Nascido numa família humilde (e numerosa), Albano ainda era criança quando começou a ajudar o pai que era sapateiro, enquanto nas (poucas) horas vagas evidenciava os seus dotes musicais na Banda de Pevidém. A música foi uma paixão que o acompanhou ao longo da vida, ao ponto de ter criado o Órfeão Coelima.

Ajudante de calandrador durante a adolescência, o fundador da Coelima ganhou experiência industrial como chefe de armazém da fábrica Francisco Inácio da Cunha Guimarães & Filho, antes de aos 32 anos se abalançar a ser industrial e trabalhar por conta própria.

No início, Albano Coelho Lima comprava o fio e produzia as telas que vendia às fábricas.
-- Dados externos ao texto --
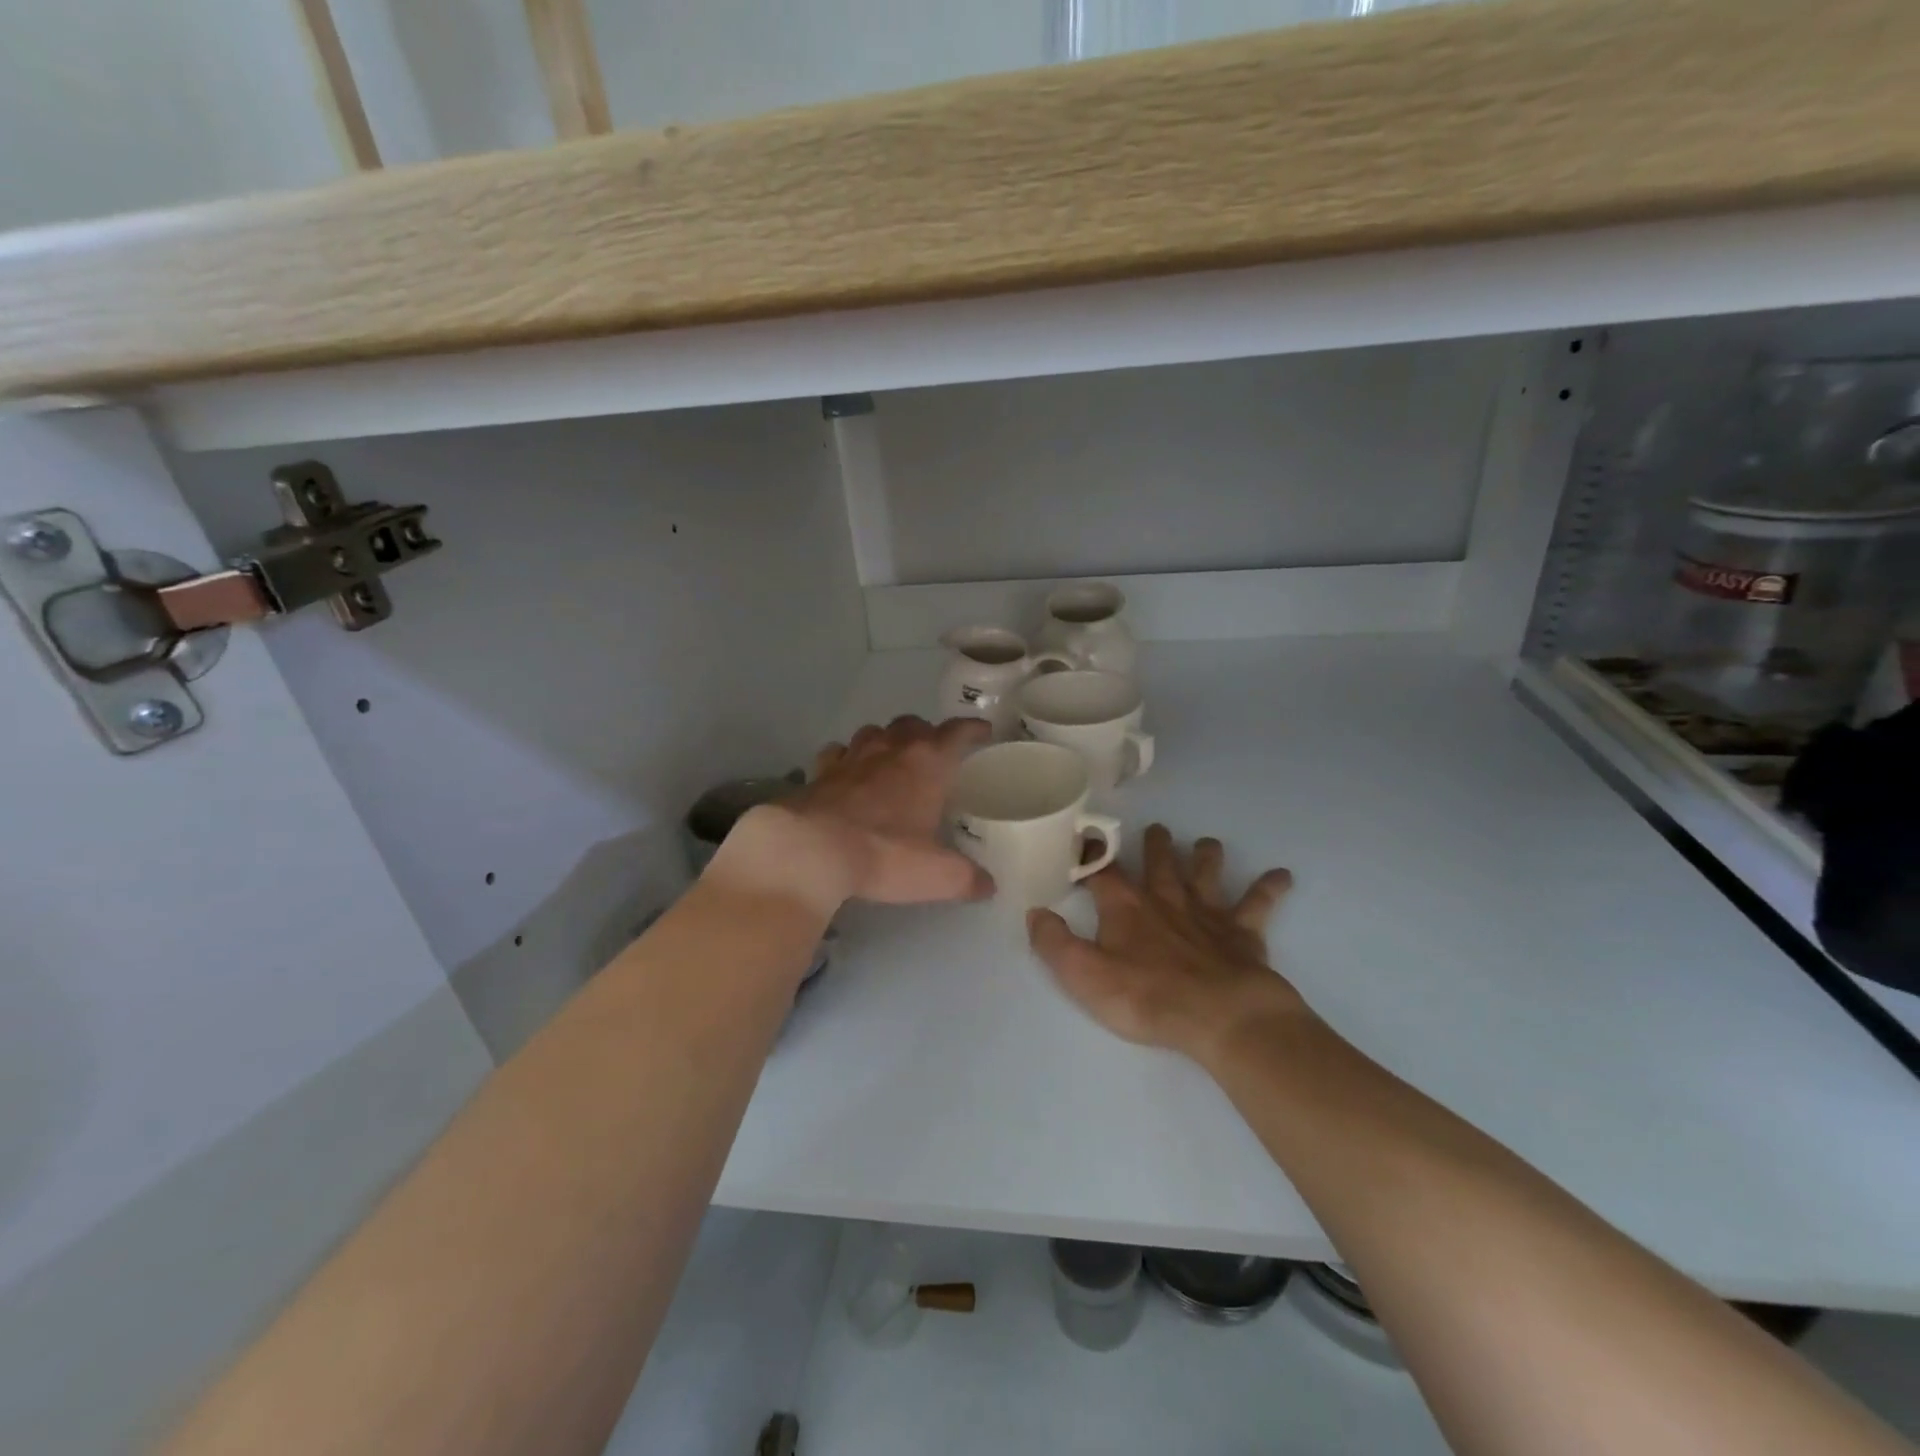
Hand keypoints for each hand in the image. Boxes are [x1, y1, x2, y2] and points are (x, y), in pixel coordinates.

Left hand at [713, 715, 993, 913]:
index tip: (983, 731)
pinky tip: (847, 773)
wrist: (812, 849)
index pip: (957, 733)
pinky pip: (838, 752)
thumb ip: (967, 878)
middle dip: (927, 733)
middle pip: (913, 724)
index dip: (973, 729)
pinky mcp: (820, 772)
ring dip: (887, 739)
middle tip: (934, 751)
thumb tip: (988, 886)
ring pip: (874, 732)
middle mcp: (892, 750)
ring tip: (891, 758)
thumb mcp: (937, 874)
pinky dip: (846, 757)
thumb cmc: (885, 854)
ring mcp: (852, 757)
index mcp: (928, 764)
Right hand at [1027, 824, 1305, 1067]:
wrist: (1220, 1016)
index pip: (1103, 872)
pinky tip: (1283, 875)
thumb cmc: (1147, 996)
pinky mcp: (1243, 932)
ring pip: (1205, 873)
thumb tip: (1035, 912)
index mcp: (1126, 907)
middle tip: (1155, 828)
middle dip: (1155, 845)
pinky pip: (1258, 904)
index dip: (1091, 855)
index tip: (1085, 840)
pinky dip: (1269, 888)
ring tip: (1207, 842)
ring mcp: (1207, 913)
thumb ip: (1054, 943)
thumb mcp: (1084, 975)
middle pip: (1159, 863)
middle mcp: (1166, 899)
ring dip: (1206, 856)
Ao longo dos anos 20, era esta a atividade essencial da empresa, que daria o grande salto em frente nas décadas seguintes, quando, já com a ajuda dos filhos, instalou no Lugar do Miral uma fábrica inovadora, apetrechada com quatro teares mecânicos – o início de um magnifico e moderno parque industrial que chegou a ter 100 teares, dos quais dois automáticos.
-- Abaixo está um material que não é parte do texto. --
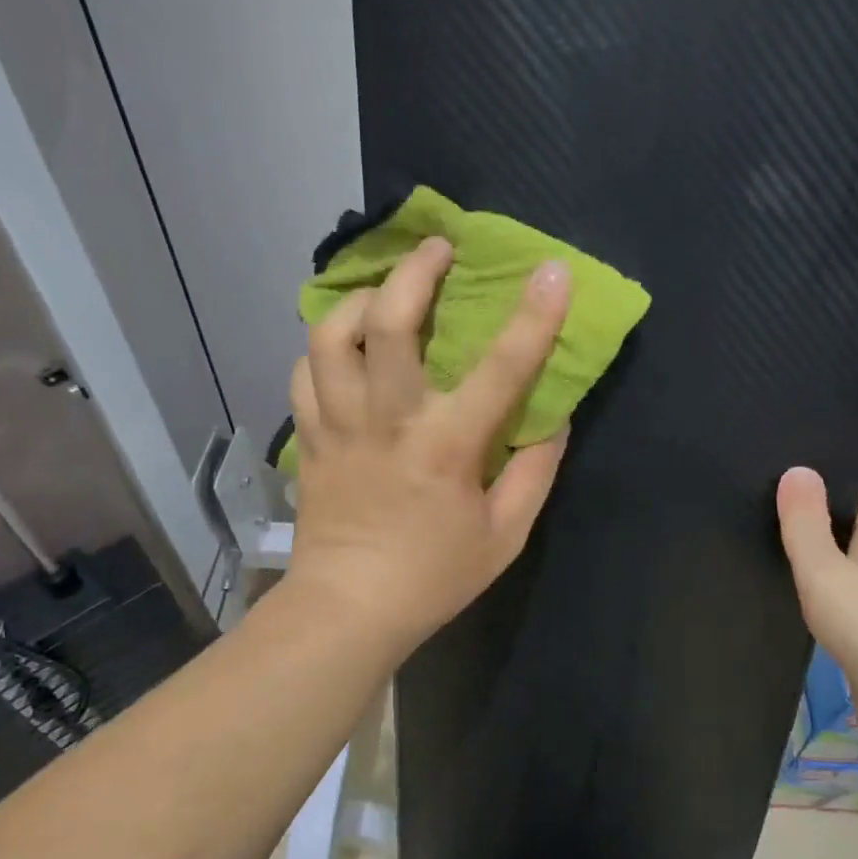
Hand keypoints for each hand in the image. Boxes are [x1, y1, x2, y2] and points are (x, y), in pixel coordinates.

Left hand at [286, 235, 572, 654]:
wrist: (348, 609)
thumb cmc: (433, 576)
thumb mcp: (505, 536)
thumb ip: (535, 473)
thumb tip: (552, 420)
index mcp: (446, 447)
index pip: (501, 369)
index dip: (533, 316)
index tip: (553, 270)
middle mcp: (388, 422)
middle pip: (387, 323)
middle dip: (414, 271)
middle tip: (437, 249)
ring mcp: (339, 425)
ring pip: (330, 336)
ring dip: (360, 298)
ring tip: (384, 290)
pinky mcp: (309, 438)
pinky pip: (304, 372)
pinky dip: (323, 345)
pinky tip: (343, 343)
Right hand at [776, 463, 857, 747]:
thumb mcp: (827, 570)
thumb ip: (807, 525)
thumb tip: (797, 469)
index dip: (851, 458)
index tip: (814, 441)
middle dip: (826, 499)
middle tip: (776, 482)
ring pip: (847, 559)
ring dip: (820, 544)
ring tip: (773, 528)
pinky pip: (840, 596)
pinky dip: (818, 585)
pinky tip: (790, 587)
Após várias décadas de crescimento contínuo e exponencial, o declínio da Coelima coincidiu com o pós 25 de Abril, quando em vez de optar pela prudência, a empresa investiu fortemente, como o ilustra o facto de entre 1974 e 1980 ter duplicado o número de trabalhadores, de 1 500 para mais de 3 000.
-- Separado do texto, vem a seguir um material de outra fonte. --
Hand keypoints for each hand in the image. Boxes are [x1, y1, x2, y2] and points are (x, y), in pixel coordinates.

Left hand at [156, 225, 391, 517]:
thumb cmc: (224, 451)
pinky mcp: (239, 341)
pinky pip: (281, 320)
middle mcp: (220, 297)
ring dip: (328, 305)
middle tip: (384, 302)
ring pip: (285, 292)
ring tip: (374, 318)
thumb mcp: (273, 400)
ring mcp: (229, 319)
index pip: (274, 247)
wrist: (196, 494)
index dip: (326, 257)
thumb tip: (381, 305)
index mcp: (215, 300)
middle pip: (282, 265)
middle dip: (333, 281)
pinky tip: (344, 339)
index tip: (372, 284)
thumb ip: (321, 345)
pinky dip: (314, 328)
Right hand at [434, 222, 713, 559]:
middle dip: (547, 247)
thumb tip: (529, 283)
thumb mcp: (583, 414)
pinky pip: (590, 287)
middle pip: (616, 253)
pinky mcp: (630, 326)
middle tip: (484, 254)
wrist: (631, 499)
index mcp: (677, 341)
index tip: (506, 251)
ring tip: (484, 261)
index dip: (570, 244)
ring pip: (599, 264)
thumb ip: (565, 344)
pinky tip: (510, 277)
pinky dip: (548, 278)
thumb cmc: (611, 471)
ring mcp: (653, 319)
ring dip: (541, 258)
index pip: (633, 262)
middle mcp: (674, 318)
“Crescemos mal”, diagnostica Adelino Coelho Lima, o último administrador da Coelima pertencente à família fundadora. Os ventos não sopravam de feição e a empresa acabou por ter de ser resgatada pelo Governo de Cavaco Silva, saindo assim das mãos dos descendentes de Albano Coelho Lima e iniciando um acelerado processo de downnsizing.

Os Coelho Lima, descendente de Albano, sairam da Coelima, mas o apelido Coelho Lima continua a ser incontornável na indústria dos têxteis lar, já que a maior empresa portuguesa do setor, a Lameirinho, foi fundada nos anos 40 por Joaquim, irmão de Albano.

As proezas da equipa de ciclismo da Coelima tornaram o seu nome conhecido de todos os portugueses, mas o principal legado da empresa são, sem dúvida, as preocupações sociais que Albano Coelho Lima evidenciou durante a regime salazarista – e que lhe valeram uma significativa homenagem póstuma, em 1989, dez anos volvidos sobre o seu desaparecimento, quando foi inaugurado na fábrica um monumento com um busto seu, integralmente pago pelos trabalhadores.

No tempo de um Estado Novo que podia ser tudo menos um Estado Social, a Coelima foi pioneira ao dispor de serviços sociais, permitir uma comissão de trabalhadores e instalar na empresa um posto médico, com serviços de medicina geral e familiar e medicina dentária.

A Coelima também foi inovadora ao criar uma cantina onde os trabalhadores faziam as suas refeições e um supermercado cooperativo com preços bonificados, onde os seus funcionários se abasteciam de géneros alimentares.

A habitação foi a cereja no topo do bolo do projeto social da Coelima, com a construção, numa extensa área contígua à fábrica, de um bairro com residências unifamiliares, que os trabalhadores podiam adquirir com financiamento assegurado pela entidade patronal.

Uma das principais impulsionadoras do horário de trabalho diário de oito horas e da fixação de um salário mínimo, a Coelima foi ainda pioneira no estabelecimento de um fundo de pensões para os seus trabalhadores. Um belo legado para um homem que debutou ainda criança no mundo do trabalho, como aprendiz de sapateiro.